# Osb



## miken (Jun 23, 2010)

When I built my loft I made the mistake of using OSB for the siding instead of spending the extra few dollars for plywood. Now I'm having some issues with water seepage. I primed the entire thing in the fall to help fix the problem but it isn't really working that great. Has anyone run into this issue? If so, how did you fix it?
Thanks


----------



## swagg (Feb 13, 2011)

Where is the water seeping in at?? Along the bottom?


----------



## miken (Jun 23, 2010)

Two places it is seeping are right in the middle of the walls. A bit strange.


----------



## GEMcC5150 (Oct 24, 2010)

Is it coming through a seam where you have two sheets butting up? Did you put ant trim covering the seams? It you covered the seams and it leaking through you may have a small gap in the sheeting take the trim off and seal the seam with silicone and that should help.


----------



## george simon (Feb 28, 2006)

miken said:


> Two places it is seeping are right in the middle of the walls. A bit strange.


*hI miken, I want you to think about this , the pigeon body temp. is about 105degrees now a group of pigeons huddled together could generate enough heat to melt snow or ice that has formed on the out side of the loft thus causing seepage into the loft.* GEORGE


----------



## hillfamilyloft (Jun 22, 2005)

At 25 bucks a sheet you cannot beat the 1/2 siding 1/2 osb stuff. Paint will also help protect the osb.


----------



## miken (Jun 23, 2010)

Thanks for the replies. The water is not coming in from any seems which is the strange part. I guess I will put another coat on it when the weather warms up and go from there. 
Thanks


----------



## GEMcC5150 (Oct 24, 2010)

So you have water passing through the osb? That could only happen if a water source was on the wall ie snow piled up on the wall or water running on the wall from a roof.
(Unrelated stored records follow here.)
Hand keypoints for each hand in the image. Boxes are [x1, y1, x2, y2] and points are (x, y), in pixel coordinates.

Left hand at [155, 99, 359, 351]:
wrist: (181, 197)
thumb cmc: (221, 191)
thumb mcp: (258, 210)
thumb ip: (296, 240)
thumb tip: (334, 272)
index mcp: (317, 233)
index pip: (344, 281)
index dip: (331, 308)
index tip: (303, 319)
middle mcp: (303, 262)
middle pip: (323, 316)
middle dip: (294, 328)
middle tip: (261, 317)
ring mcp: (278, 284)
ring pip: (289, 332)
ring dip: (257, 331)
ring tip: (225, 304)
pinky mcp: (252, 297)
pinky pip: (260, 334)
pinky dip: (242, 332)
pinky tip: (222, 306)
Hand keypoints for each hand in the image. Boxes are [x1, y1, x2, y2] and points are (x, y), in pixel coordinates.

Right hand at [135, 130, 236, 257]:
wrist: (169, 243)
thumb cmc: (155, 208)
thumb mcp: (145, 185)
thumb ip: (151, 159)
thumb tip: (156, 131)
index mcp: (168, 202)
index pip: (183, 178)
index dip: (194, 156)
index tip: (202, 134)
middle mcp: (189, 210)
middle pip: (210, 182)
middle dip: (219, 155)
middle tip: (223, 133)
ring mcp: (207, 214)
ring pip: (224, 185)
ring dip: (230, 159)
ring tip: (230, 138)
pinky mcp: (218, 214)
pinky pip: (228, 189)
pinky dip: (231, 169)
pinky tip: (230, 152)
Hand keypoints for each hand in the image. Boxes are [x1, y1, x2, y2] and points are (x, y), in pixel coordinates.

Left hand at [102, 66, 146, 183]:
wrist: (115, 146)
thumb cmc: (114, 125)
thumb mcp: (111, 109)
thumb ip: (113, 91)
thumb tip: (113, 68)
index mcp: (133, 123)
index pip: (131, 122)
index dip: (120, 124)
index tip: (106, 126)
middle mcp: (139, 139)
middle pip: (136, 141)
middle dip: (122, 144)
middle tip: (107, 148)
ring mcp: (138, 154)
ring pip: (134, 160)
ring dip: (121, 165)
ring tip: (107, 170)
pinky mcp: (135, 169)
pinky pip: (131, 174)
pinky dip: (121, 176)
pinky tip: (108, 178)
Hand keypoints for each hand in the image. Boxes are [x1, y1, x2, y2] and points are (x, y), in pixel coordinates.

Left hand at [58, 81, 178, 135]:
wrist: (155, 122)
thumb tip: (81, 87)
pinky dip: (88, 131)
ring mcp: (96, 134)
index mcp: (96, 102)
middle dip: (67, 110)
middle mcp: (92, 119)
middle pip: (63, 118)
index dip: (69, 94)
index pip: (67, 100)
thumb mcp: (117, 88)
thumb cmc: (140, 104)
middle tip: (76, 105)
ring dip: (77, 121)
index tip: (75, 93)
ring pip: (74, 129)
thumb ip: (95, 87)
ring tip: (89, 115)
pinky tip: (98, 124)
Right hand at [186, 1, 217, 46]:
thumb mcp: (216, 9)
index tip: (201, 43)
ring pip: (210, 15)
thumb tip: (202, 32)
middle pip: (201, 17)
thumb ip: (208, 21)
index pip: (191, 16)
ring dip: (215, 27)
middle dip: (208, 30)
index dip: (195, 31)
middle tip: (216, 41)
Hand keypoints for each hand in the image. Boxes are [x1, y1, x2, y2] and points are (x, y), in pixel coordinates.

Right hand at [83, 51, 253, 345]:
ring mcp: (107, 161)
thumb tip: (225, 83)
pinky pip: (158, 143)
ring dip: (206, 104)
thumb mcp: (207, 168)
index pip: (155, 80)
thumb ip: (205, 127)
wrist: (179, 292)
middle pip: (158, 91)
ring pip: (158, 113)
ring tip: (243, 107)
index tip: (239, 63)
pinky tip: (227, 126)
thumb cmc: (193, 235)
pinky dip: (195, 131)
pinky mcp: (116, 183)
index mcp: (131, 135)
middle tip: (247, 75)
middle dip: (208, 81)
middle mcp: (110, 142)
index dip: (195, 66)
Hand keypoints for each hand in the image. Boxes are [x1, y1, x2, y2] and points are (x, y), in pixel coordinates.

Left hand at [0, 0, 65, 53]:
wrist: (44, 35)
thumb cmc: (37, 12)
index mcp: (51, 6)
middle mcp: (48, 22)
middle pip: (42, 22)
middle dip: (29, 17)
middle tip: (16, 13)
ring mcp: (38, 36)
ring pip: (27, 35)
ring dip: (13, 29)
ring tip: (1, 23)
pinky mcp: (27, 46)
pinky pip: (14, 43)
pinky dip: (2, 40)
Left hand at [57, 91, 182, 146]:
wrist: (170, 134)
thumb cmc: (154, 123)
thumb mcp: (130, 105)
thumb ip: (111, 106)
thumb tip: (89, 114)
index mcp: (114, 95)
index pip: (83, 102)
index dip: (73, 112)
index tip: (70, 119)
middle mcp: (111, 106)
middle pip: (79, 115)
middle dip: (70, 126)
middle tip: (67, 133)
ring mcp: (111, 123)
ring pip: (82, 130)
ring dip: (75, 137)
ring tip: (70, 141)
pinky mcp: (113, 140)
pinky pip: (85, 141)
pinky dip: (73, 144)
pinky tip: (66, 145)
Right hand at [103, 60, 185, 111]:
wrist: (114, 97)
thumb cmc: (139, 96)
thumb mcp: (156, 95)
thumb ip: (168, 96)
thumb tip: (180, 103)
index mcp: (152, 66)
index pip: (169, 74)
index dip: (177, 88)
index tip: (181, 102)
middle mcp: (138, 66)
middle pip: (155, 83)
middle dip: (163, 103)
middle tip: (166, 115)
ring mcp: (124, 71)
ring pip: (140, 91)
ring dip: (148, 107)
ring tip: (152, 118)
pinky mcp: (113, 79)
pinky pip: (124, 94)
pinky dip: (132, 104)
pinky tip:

I can think of no other way to have water build up to come through the sheeting.


----------



## swagg (Feb 13, 2011)

Yeah i agree. Does the water start at the top or bottom, or is it really just a big wet spot in the center???


----------



## swagg (Feb 13, 2011)

I know a lot of people bash OSB but i can really be some good stuff. I built a barn for 4-H catch-a-pigs, a 10 by 10 with windows, a door, a built in feeder, all the works and only use OSB for the sides of it. That was almost 15 years ago now and that thing is still standing strong. No paint or trim boards or anything. It is now being used as a chicken coop and they are dry safe and happy in it.............


----------



## ptras (Jun 29, 2010)

OSB is much like a sponge. Water will wick through it - sometimes right in the middle of a sheet. The good news is that it doesn't delaminate the way MDF does. I have had an unprotected OSB roof on a kid's playhouse going on three years now. Water constantly wicks through during wet times, but it drys out and is fine during the dry times. The best way to protect it is to put siding over it. Cedar shakes can be bought for under $20 per bundle at Home Depot or Lowes.


----------



## Pip Logan (Oct 6, 2009)

ptras said:


> OSB is much like a sponge. Water will wick through it - sometimes right in the middle of a sheet. The good news is that it doesn't delaminate the way MDF does. I have had an unprotected OSB roof on a kid's playhouse going on three years now. Water constantly wicks through during wet times, but it drys out and is fine during the dry times. The best way to protect it is to put siding over it. Cedar shakes can be bought for under $20 per bundle at Home Depot or Lowes.


The cedar shakes will add a touch of class


----------



## miken (Jun 23, 2010)

Thanks for the help.


----------



## sport14692 (Jan 3, 2011)

Thanks for the info, didnt know that


----------